Women in Labor Turned Away from Wards

Nearly 50% of Expectant Mothers in the UK Were Turned Away from Hospitals

LONDON, March 20, 2008 — -- Nearly half of NHS maternity units had to turn away women in labour last year because they were full, figures showed on Thursday.

Furthermore, a shortage of facilities or staff led to almost one in 10 of these trusts closing more than 10 times.

The figures, collected by the Conservative Party under the Freedom of Information Act, showed large maternity units were more likely to be forced to shut their doors than smaller ones.

Shadow Health Secretary Andrew Lansley argued the government's policy of closing small maternity units in favour of larger ones "flew in the face of common sense", and he called for the retention of smaller wards.

"Women don't want to have to travel miles to give birth," he said.

"And they certainly don't want to have to travel even further because they're turned away by the hospital of their choice."

The Royal College of Obstetricians and Gynaecologists (RCOG) said 400 extra consultants are needed in England and Wales.

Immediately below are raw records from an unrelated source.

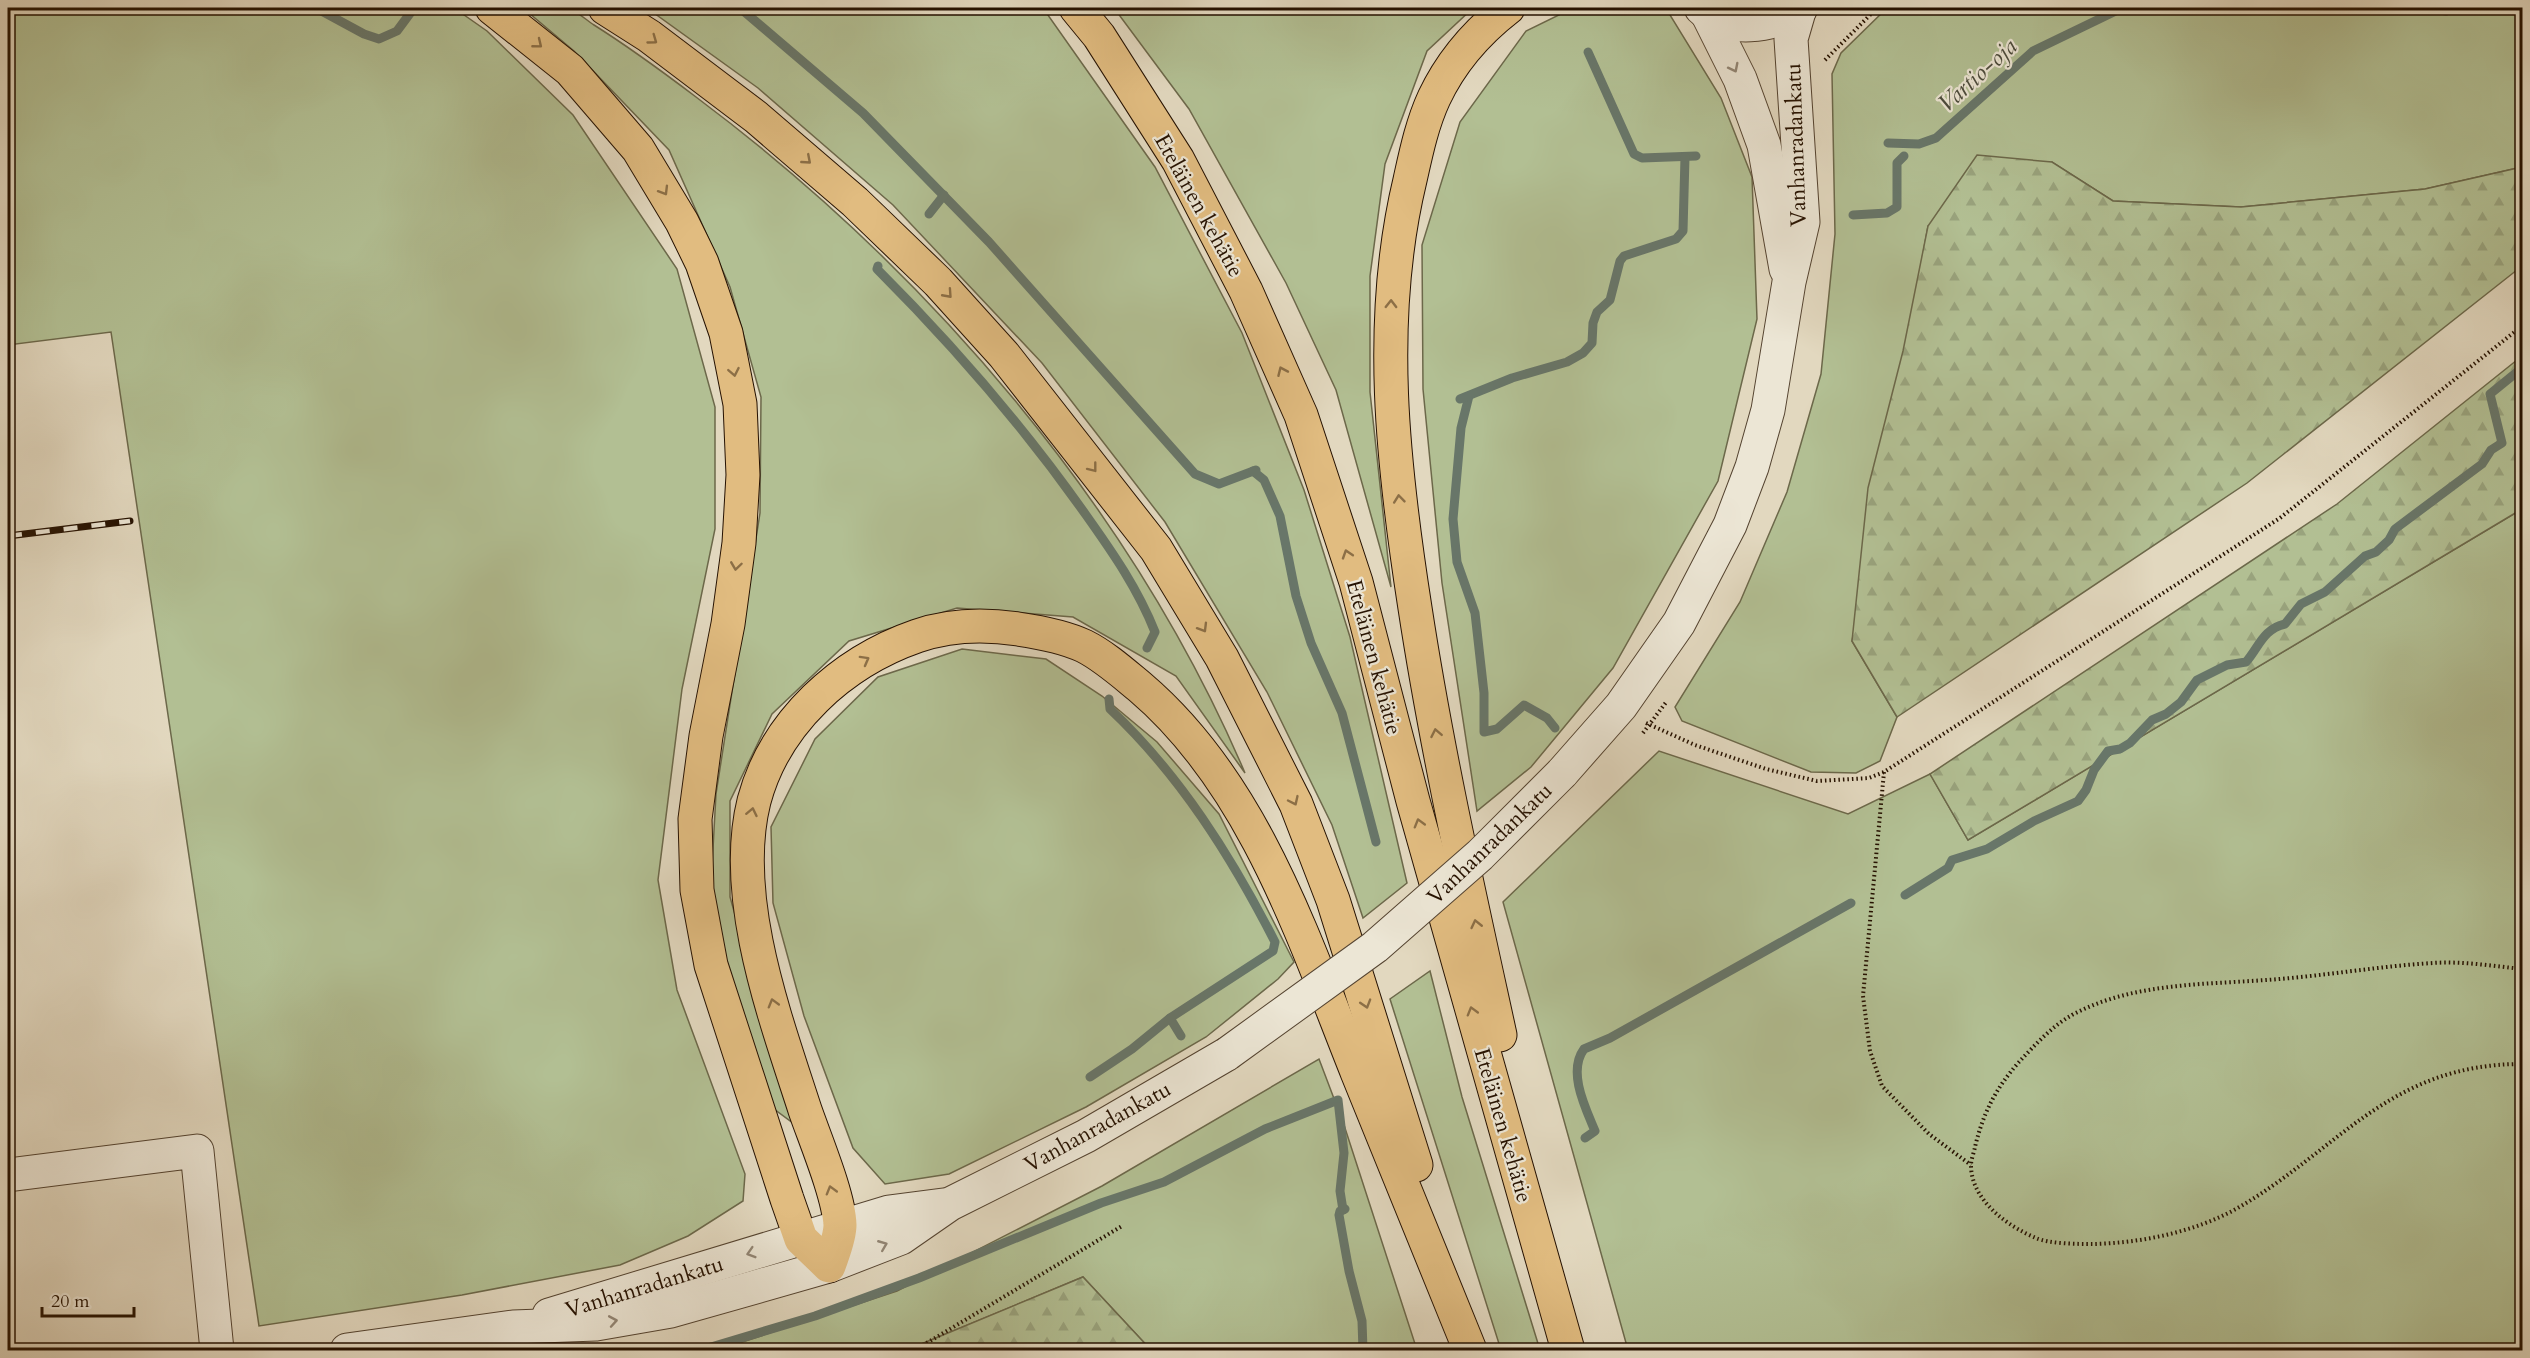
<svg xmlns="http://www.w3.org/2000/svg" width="2530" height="1358" font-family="Cardo,serif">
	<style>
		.green { fill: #b2bf93; stroke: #6c684a; stroke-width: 1.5 }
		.forest { fill: url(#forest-firs); stroke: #6c684a; stroke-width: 1.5 }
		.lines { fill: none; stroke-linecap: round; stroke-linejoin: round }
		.stream { stroke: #687669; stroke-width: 9 }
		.minor-casing { stroke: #544330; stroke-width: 35 }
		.highway-casing { stroke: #251100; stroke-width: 35 }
		.path { stroke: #251100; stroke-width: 4; stroke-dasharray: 1.5 3; stroke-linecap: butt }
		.minor { stroke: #ece6d5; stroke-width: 33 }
		.highway { stroke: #e1bc80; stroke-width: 33 }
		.rail-casing { stroke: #251100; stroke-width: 7 }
		.rail { stroke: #ece6d5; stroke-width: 4.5; stroke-dasharray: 14; stroke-linecap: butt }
		.minor-bridge-casing { stroke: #544330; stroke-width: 35; stroke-linecap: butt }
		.minor-bridge { stroke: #ece6d5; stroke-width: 33 }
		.oneway { stroke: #8c6f46 }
		.oneway2 { stroke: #928675 }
		.labels { text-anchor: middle; stroke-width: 4.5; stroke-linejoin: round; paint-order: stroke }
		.street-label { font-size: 22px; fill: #251100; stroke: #ece6d5 }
		.water-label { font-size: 24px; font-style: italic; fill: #4c4c3d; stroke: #ece6d5 }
	</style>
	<defs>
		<pattern id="forest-firs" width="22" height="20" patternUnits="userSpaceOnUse" patternTransform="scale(1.5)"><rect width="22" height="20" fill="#b2bf93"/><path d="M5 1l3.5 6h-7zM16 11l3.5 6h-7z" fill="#99a37d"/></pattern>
	</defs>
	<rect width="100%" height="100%" fill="#e2d8bf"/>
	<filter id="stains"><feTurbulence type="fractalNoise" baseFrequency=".00333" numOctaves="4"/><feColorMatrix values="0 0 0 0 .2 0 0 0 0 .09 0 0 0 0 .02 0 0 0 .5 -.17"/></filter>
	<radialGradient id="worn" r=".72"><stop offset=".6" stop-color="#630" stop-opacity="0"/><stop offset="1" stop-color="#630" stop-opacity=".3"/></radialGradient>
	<g class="green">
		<polygon points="8,8 454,8 487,31 573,115 677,269 715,407 715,529 682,689 658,880 677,990 745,1174 743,1201 688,1236 620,1265 462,1295 259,1326 111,332 8,345"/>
		<path d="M 523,8 C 536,8 554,4 567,8 C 576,10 586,20 594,25 C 629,47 663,72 696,97 C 927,270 1131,506 1245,773 L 1176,676 L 1073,617 L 957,608 L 849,641 L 772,714 L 730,801 L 730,897 L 793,1123 L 770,1106 L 725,959 L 711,885 L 716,794 L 760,513 L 761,397 L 730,287 L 669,150 L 574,51 Z"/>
		<polygon points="647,8 1043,8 1155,167 1242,333 1304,490 1350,637 1407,883 1363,918 1332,825 1267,692 1165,522 1042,363 893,205 758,88"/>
		<polygon points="1114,8 1473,8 1427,51 1385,164 1370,276 1370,392 1391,587 1336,390 1286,283 1189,109"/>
		<polygon points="1573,8 1663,8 1667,10 1721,98 1752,177 1757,319 1718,481 1613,668 1531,767 1477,811 1442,583 1423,389 1422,245 1460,122 1526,31"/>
		<polygon points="1887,8 2522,8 2522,167 2425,189 2241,207 2113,201 2052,162 1928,226 1852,641 1897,717 1880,761 1856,773 1811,772 1682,721 1675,707 1740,602 1787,492 1821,374 1835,234 1832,74 1841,53"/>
		<polygon points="2522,509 2522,1350 1628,1350 1503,902 1659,751 1848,814 1930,774 1968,840"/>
		<polygon points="962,649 1046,659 1102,696 1157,742 1219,814 1294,962 1278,979 1206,1037 1086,1107 949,1174 885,1184 853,1148 804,1016 773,903 771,827 815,739 878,677"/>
		<polygon points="1430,971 1462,1097 1540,1350 1501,1350 1390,999"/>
		<polygon points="1319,1059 1344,1125 1417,1350 1151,1350 1083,1277 907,1350 718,1350 897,1291 1102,1186"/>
	</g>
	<g class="forest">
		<polygon points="1977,155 2052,162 2113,201 2241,207 2425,189 2522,167 2522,266 2247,483 1897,717 1852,641 1868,488 1903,351 1928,226"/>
		<polygon points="2522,356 2522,509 1968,840 1930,774 2337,504"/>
		<polygon points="1083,1277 1151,1350 907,1350"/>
	</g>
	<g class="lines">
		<g class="stream">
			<polyline points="316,8 364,34 379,39 397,31 414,8"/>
			<polyline points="740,8 863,113 989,242 1195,474 1219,484 1256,470"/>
			<polyline points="2428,8 2446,11 2453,8"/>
			<polyline points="1588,52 1634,154 1642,158 1696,156"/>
			<polyline points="1888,143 1919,144 1936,138 2033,51 2122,8"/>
			<polyline points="929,214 944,195"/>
			<polyline points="1853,215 1887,213 1897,207 1897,163 1904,156"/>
			<path d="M 878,266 L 877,269 C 953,345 1024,427 1086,515 C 1113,553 1138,589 1155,632 L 1147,648"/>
			<polyline points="1469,396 1461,428 1453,519 1457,562 1475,613 1484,693 1484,732 1497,729 1524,705 1547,718 1555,728"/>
			<polyline points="1460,399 1512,378 1567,362 1583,353 1592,343 1593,323 1597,312 1610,300 1620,261 1624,256 1676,239 1683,231 1685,157"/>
			<polyline points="1253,471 1264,480 1280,516 1296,596 1311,643 1342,713 1376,842"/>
			<path d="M 1905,895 L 1948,868 L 1952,860 L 1987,849 L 2034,821 L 2078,801 L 2086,790 L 2094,770 L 2108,751 L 2120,749 L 2130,743 L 2152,720 L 2166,714 L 2181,702 L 2197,680 L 2227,665 L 2246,662 C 2259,647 2263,629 2285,624 L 2301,604 L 2325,592 L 2365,556 L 2376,552 L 2389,540 L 2395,529 L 2482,464 L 2491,450 L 2502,443 L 2490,394 L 2522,368"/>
			<polyline points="1170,1018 1181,1036"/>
			<path d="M 1090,1077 L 1132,1049 L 1170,1018 L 1273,951 L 1275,942 C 1231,856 1180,775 1110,709 L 1109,699"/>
			<path d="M 1585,1138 L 1595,1131 C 1586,1109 1567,1072 1584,1049 L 1610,1038 L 1851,903"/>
			<polyline points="1345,1209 1340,1211 1339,1215 1349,1271 1362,1321 1363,1350"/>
			<polyline points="701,1350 815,1316 919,1278 1101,1203 1164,1182 1265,1129 1338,1100 1344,1153 1340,1191 1343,1210"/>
		</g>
		<defs>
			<g id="minor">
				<path d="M 1701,8 C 1728,34 1772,27 1801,8"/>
				<polyline points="1708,15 1740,79 1764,145 1786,269"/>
				<polyline points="1562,773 1621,706 1679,623 1730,525 1752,467 1768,410 1789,282 1803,222 1791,39 1800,8"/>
				<polyline points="8,1175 197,1151 217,1350"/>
				<polyline points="549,1315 889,1212 943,1205"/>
				<polyline points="347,1350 513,1327 596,1324 671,1311 829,1266 901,1238 950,1204 1086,1136 1227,1054"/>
			</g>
			<g id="highway">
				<path d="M 492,8 L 570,70 L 638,149 L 682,222 L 702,263 L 726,333 L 740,404 L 743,475 L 739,543 L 728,624 L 706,736 L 695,819 L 697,890 L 711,965 L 787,1199 L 801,1239 L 829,1266 C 833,1254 840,1238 840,1225 C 839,1196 815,1139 805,1110 C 775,1017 730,897 754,801 C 775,722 842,662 917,636 C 949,625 985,624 1018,629 C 1039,632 1065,637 1084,646 C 1104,656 1123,673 1140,687 C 1254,784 1303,937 1357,1072 C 1395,1165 1432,1258 1470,1350"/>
				<polyline points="605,8 649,36 756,117 855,202 938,282 1004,355 1156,549 1222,658 1296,804 1333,900 1416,1165"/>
				<polyline points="1076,8 1099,36 1178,160 1246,291 1301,415 1356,582 1413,801 1568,1350"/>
				<path d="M 1500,1035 C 1469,893 1437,752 1415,608 C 1393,467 1376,321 1410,180 C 1416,153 1422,124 1434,98 C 1451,62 1477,32 1508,8"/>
			</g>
		</defs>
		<use href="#minor" class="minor-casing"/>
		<use href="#highway" class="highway-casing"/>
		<g class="path">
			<polyline points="1825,60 1877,8"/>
			<polyline points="1646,723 1695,745 1766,769 1817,781 1869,778 1884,772 2280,518 2522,326"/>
			<polyline points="1643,733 1667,701"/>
			<polyline points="1884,772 1863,996 1870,1051 1882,1086 1929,1134 1971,1165"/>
			<path d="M 2522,969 C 2493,966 2462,961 2433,963 C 2381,966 2330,975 2279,979 C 2210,985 2135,981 2072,1015 C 2052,1026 2034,1046 2019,1062 C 1996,1088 1983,1113 1975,1147 C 1974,1152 1971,1160 1971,1165 C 1971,1200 2007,1226 2036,1238 C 2050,1244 2077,1244 2093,1244 C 2141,1243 2194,1232 2236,1209 C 2339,1150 2389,1064 2522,1064"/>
			<polyline points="915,1350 1122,1226"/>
		</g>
		<use href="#minor" class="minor"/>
		<use href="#highway" class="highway"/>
		<defs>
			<polyline id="rail" points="8,536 130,521"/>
		</defs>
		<use href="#rail" class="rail-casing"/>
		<use href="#rail" class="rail"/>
		<defs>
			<polyline id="minor-bridge" points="1227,1054 1375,947 1480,855 1562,773"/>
		</defs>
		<use href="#minor-bridge" class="minor-bridge-casing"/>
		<use href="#minor-bridge" class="minor-bridge"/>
	</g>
	<defs><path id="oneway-chevron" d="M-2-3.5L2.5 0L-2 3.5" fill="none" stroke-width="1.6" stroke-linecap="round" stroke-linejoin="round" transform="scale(1.5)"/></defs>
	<g class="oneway">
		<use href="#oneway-chevron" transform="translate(653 40) rotate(36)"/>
		<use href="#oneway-chevron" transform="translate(538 44) rotate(39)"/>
		<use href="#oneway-chevron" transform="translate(807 160) rotate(41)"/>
		<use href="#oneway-chevron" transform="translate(664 191) rotate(59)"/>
		<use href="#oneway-chevron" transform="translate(948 294) rotate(48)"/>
		<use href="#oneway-chevron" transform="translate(1391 304) rotate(-89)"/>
		<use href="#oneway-chevron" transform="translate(1282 371) rotate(-114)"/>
		<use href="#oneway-chevron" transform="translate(734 372) rotate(79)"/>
		<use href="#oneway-chevron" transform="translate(1093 468) rotate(52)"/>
		<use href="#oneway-chevron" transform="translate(1399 499) rotate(-96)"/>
		<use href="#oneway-chevron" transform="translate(1347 554) rotate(-108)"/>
		<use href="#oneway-chevron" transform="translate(736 566) rotate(98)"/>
		<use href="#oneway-chevron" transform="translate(1203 628) rotate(59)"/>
		<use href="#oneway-chevron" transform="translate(865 660) rotate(-29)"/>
		<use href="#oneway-chevron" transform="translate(1436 733) rotate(-101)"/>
		<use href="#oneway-chevron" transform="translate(1294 801) rotate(65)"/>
		<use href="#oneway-chevron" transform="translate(752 812) rotate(-78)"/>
		<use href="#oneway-chevron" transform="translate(1419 823) rotate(-106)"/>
		<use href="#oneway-chevron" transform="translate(1476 924) rotate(-103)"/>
		<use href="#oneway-chevron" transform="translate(773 1003) rotate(-106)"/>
		<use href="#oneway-chevron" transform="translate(1366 1004) rotate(73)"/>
		<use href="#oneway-chevron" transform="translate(1472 1011) rotate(-106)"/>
		<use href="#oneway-chevron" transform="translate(831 1190) rotate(-106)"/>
	</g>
	<g class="oneway2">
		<use href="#oneway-chevron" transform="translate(1734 68) rotate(63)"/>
		<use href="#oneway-chevron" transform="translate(883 1245) rotate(-22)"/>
		<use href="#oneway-chevron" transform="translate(751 1253) rotate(163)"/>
		<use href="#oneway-chevron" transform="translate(613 1321) rotate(-10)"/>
	</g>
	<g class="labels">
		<g class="street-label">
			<text transform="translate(1795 145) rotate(-92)" y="8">Vanhanradankatu</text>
			<text transform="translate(1200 205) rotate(61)" y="8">Eteläinen kehätie</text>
			<text transform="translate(1375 657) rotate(75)" y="8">Eteläinen kehätie</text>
			<text transform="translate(1489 843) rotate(-44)" y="8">Vanhanradankatu</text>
			<text transform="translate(1504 1125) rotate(74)" y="8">Eteläinen kehätie</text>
			<text transform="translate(1097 1126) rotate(-29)" y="8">Vanhanradankatu</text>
			<text transform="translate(644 1286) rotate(-17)" y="8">Vanhanradankatu</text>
		</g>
		<g class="water-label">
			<text transform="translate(1977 75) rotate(-42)" y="8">Vartio-oja</text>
		</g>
	</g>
	<rect width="2530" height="1358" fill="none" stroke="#e2d8bf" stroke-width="30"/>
	<rect x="9" y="9" width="2512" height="1340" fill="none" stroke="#251100" stroke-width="3"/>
	<rect x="15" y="15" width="2500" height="1328" fill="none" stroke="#251100" stroke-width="1.5"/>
	<path d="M42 1307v9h92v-9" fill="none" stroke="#251100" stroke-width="3"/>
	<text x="51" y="1307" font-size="18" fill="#251100" stroke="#ece6d5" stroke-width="4.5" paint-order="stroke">20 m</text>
	<rect width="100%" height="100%" filter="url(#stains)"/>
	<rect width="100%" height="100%" fill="url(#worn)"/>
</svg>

Maternity units are being put under additional pressure because of the growing birth rate, increased numbers of obese women giving birth -- who require extra care -- and the rise in the number of women in their 40s becoming pregnant.

Richard Warren, RCOG honorary secretary, said: "It is imperative to ensure that maternity units are appropriately staffed and resourced to meet the demands that the service requires."

Of the 147 NHS Trusts that provide maternity services, 103 provided figures.

Of these, 42 percent reported having closed or having been forced to divert women to another site at least once last year because of capacity problems.